WHAT IS BEING ASKED:
Copy every line of the records below word for word, leaving out the pictures.

** Begin **

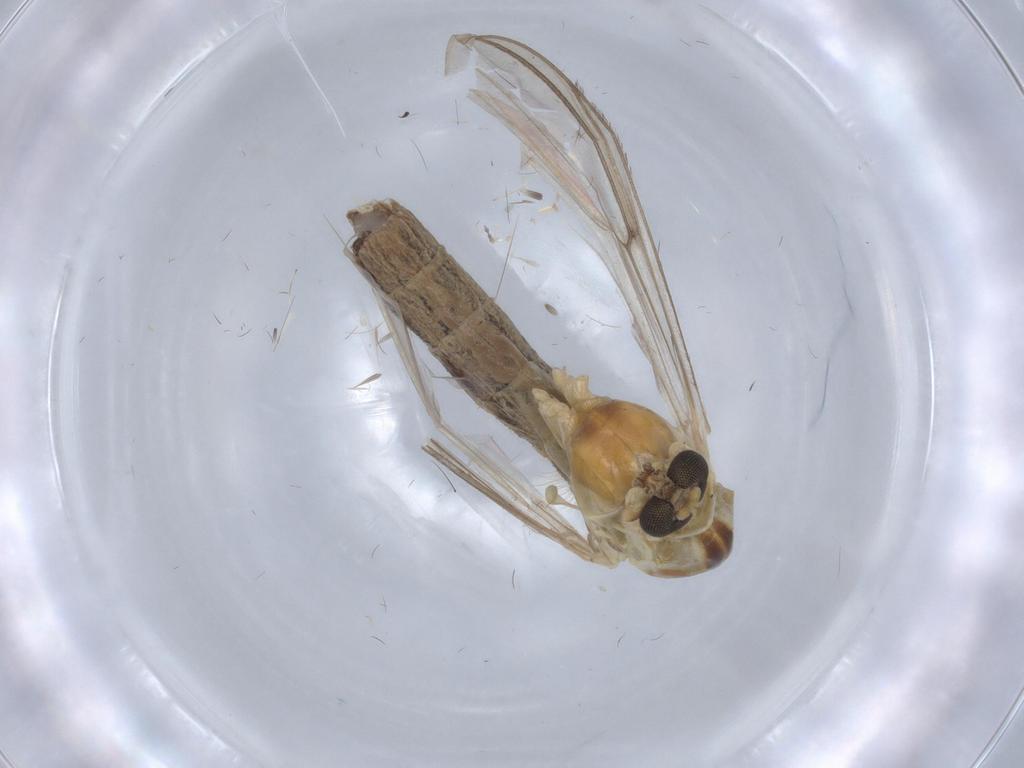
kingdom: Animalia
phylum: Arthropoda
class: Insecta
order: Diptera
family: Chironomidae
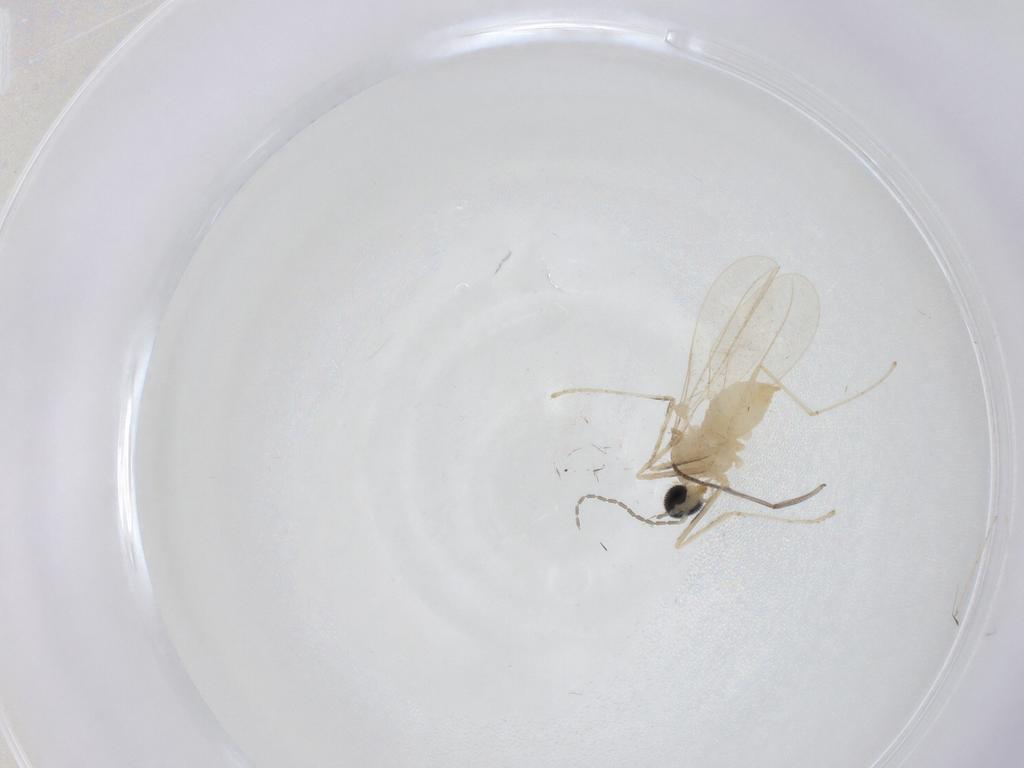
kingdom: Animalia
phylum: Arthropoda
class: Insecta
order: Diptera
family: Cecidomyiidae
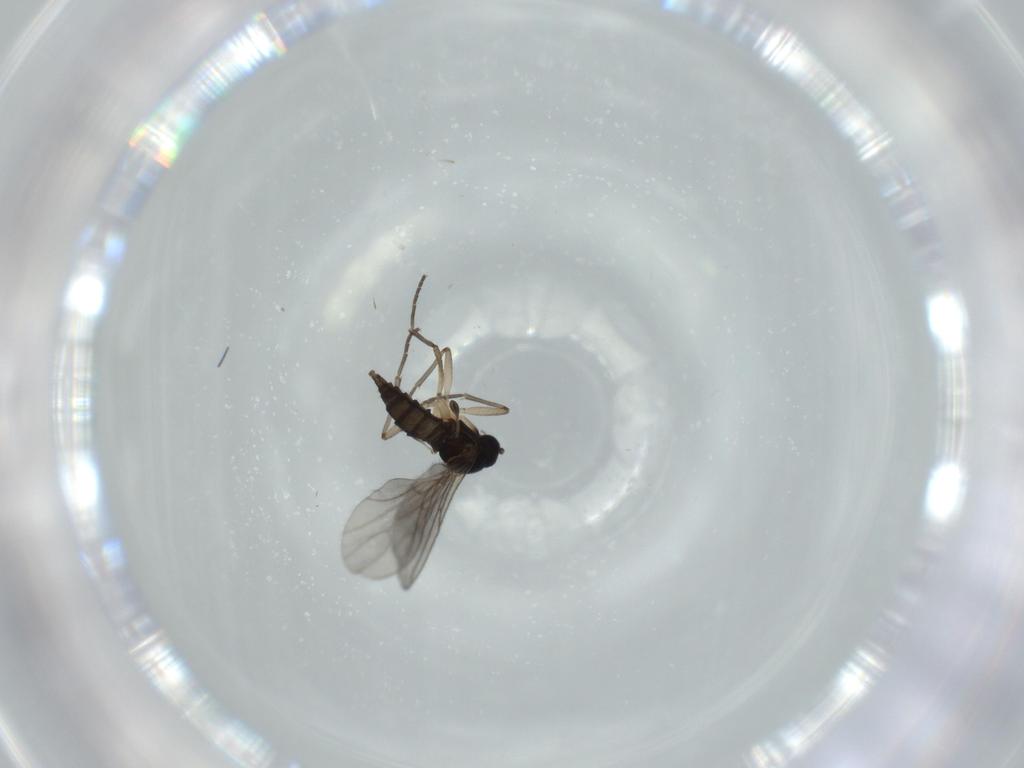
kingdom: Animalia
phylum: Arthropoda
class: Insecta
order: Diptera
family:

** End **

RESULT BELOW:
kingdom: Animalia
phylum: Arthropoda
class: Insecta
order: Diptera
family: Chironomidae
kingdom: Animalia
phylum: Arthropoda
class: Insecta
order: Diptera
family: Cecidomyiidae
kingdom: Animalia
phylum: Arthropoda
class: Insecta
order: Diptera
family:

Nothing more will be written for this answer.